My twenty-somethings, like their younger counterparts, praised Anne’s intelligence, independence, courage, determination, and strength. But they also applauded (what they saw as) Anne’s forthright sexuality. “She came across as fiery, but also as sexy and desirable.”
35
“She was a modern-day girl in the wrong time period and people weren’t ready for that. We relate because we act that way today. We are outspoken, a little feisty, and do what it takes to get what we want by using sex.”
36
Surveying my interview responses as well as material from other websites, it became clear to me that Anne’s young fans have not followed any of the historical prototypes, but have created their own Anne, patched together out of those pieces of the media images that they find attractive (beauty, style—Anne’s favorite magazines would be
Vogue
,
InStyle
,
Elle
,
Marie Claire
, and
Cosmopolitan
37
), actual historical information from the “elders” on the sites (which debunks many of the most vicious myths the media images promulgate), and, most of all, what they see as the many-sidedness of Anne’s personality, which resists definition as either flirt or “brain,” “feminine” or feisty, mother or career woman, sexpot or “one of the guys,” saint or sinner. They identify passionately with, or aspire to, this many-sidedness; it’s what has made Anne a distinctly contemporary heroine for them.
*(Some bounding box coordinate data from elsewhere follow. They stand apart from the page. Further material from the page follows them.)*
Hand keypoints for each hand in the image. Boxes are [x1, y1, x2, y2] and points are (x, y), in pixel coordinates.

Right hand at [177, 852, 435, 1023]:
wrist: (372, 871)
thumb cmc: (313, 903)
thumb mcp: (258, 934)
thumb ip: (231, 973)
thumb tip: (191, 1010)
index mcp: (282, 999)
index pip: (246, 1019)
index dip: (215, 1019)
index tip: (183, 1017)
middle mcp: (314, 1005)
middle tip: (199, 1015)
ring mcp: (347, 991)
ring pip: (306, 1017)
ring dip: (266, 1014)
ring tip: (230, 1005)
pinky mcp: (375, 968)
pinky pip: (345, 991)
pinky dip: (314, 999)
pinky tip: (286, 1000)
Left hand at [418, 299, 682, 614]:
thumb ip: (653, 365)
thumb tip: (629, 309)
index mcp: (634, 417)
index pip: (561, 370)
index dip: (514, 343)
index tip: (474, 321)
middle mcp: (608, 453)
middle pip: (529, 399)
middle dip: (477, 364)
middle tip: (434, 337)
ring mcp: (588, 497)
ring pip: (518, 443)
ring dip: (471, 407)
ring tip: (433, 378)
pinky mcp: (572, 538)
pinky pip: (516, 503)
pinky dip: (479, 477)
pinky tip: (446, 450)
So, when asked on another website to respond to the query “Anne Boleyn—Angel or Devil?”
38
most participants refused the terms of the question.
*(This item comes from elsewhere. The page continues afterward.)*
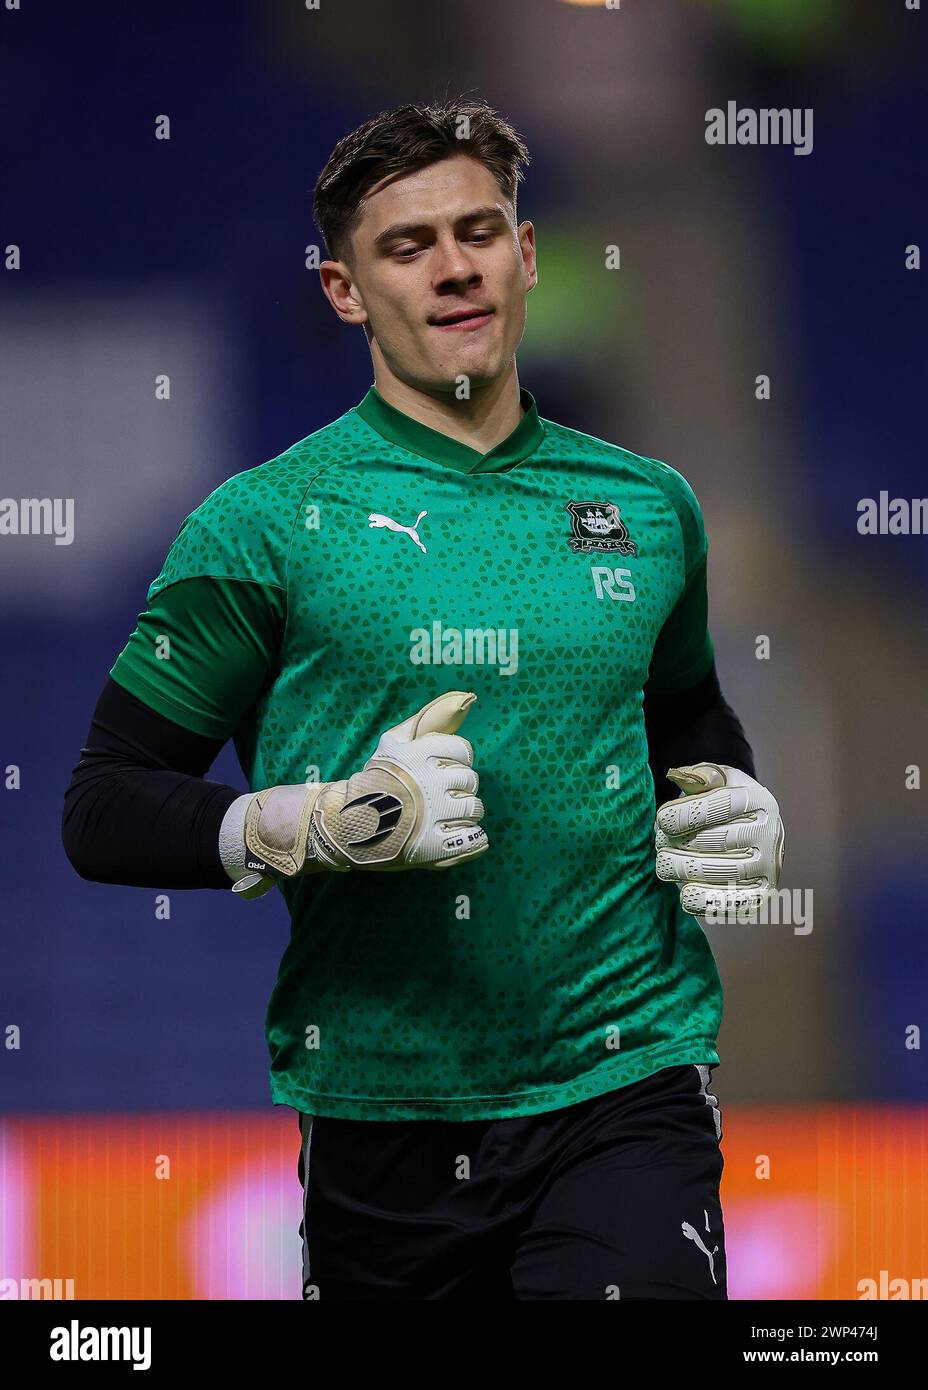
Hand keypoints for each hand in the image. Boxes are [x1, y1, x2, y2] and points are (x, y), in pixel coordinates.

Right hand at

“She was human, she had her assets and her flaws, and she showed off both.” “She was neither an angel nor a devil. She was human.” “I don’t believe that Anne Boleyn was either a ‘witch,’ a ‘whore,’ or a ‘saint.’ I believe she was an ambitious, intellectual woman who like all the others before or since are rounded up into one of those tidy categories. Categories that allow society to pigeonhole ‘difficult’ women whom they don’t know what else to do with. Certainly, her life contained elements of all three, but this is a complex, multifaceted personality that was more than the sum total of all her parts.” “It’s far too simplistic to define her as either an ‘angel’ or a ‘devil.’ She was an intelligent, educated, highly sophisticated woman, who certainly possessed many flaws, significant among them being considerable arrogance, but who was also far too complex to be dismissed as simply a ‘bad’ or ‘good’ character . . . She really was a great deal more than a home-wrecking harlot who ran off with another woman’s husband, but she also wasn’t an innocent lamb who had no idea what she was getting herself into. She was hugely complicated, and not easy to dismiss.” “In Anne we have intelligence, strength, coquettishness, vulnerability, outspokenness and culture. And that may only be scratching the surface.” “Anne was an extraordinary woman, and can’t be lassoed into a single category.”